Thursday, October 20, 2005

US soccer: we've arrived!

I remember after Brazil lifted the 1994 World Cup, winning coach Carlos Alberto Parreira was roundly condemned because though his team were world champions, they were not sufficiently flashy enough for the country's fickle fans. 2002 winning coach Luiz Felipe Scolari faced similar criticism. England boss Sven Goran Eriksson has faced calls for his head despite having lost only one World Cup qualifier in something like 15 or 20 matches. His crime: his England side (whose only major international trophy was back in the 1966 World Cup and whose fans regularly overestimate their side's potential) are 'too boring.'

That's how I know US has truly arrived as a world soccer power.

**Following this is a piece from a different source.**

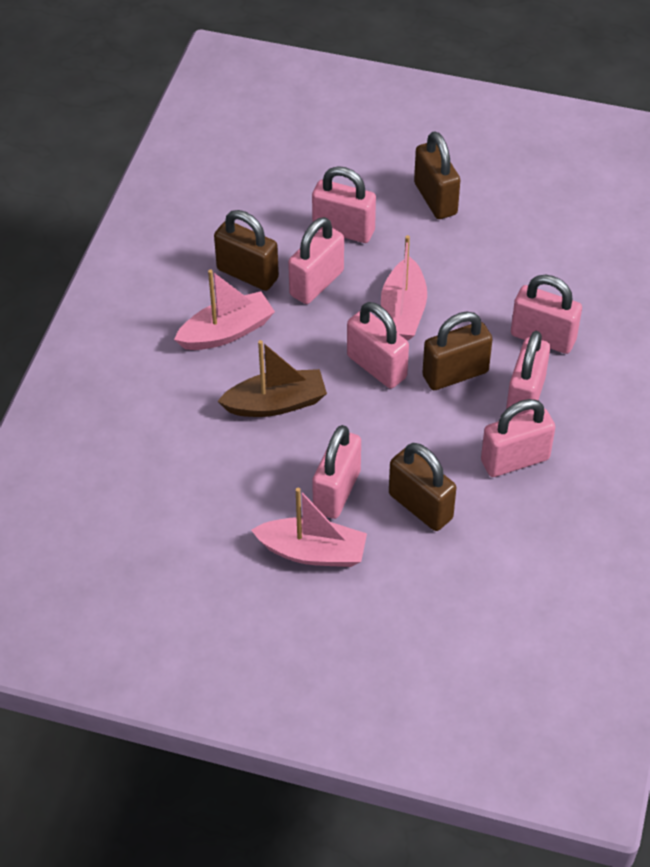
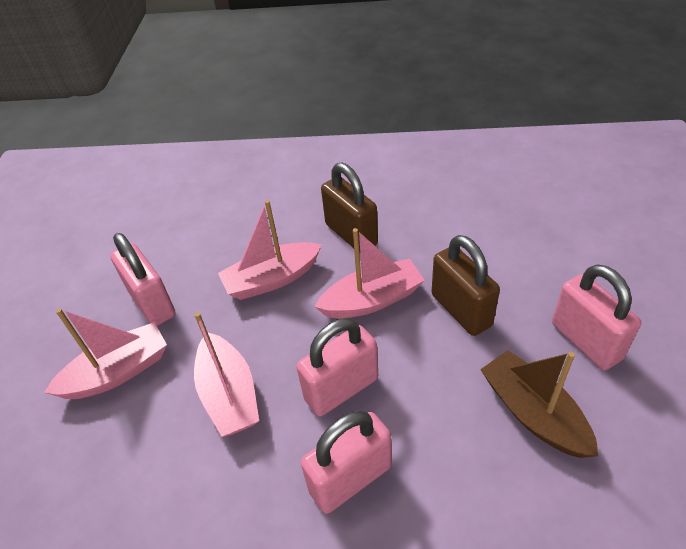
brown padlock: [214,210,279,291] [389,443,456,531] [414,131,460,219] [422,311,493,390] = 4 -> [321,162,378,253] [432,235,500,336] = 2
pink boat: [174,270,275,350] [251,488,367,567] [381,235,427,340] = 3 -> [44,308,167,399] [194,312,259,437] [218,200,322,300] [314,228,425,319] = 4
pink padlock: [288,217,344,304] [312,166,376,243] [312,425,361,519] [347,302,409,388] [481,399,555,477] [506,331,550,416] [511,275,582,354] = 7 -> [110,233,175,326] [296,318,378,416] [301,411,392,514] [552,264,641,370] = 4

Sure, we've been a fixture in the top 10 of the world rankings of soccer's international governing body FIFA. Granted, these rankings are useless. It's hard to take seriously a system that ranks the US and Mexico ahead of Italy and Germany or one that ranks Nigeria and Cameroon behind Iran and Ireland or one that ranks the Netherlands as second in the world despite not having made the final of (let alone actually win) any major tournament since 1988. But it does correctly reflect the rise of the US from also rans into perhaps the second-tier of world soccer.

Sure, we've won three continental championships since 1991.

Sure, we made the quarterfinals of the most recent World Cup.

Sure, we recently secured our fifth consecutive appearance in the world's greatest soccer party and after 56 years (between 1934 and 1990) with only one World Cup appearance, regular qualification has since become an absolute expectation.

But you can tell soccer has arrived in the United States for one simple reason. commentators are no longer content with actual winning, they want it done with style. Once you get fans whining incessantly despite unprecedented success, then you know you're on your way to becoming a true soccer power.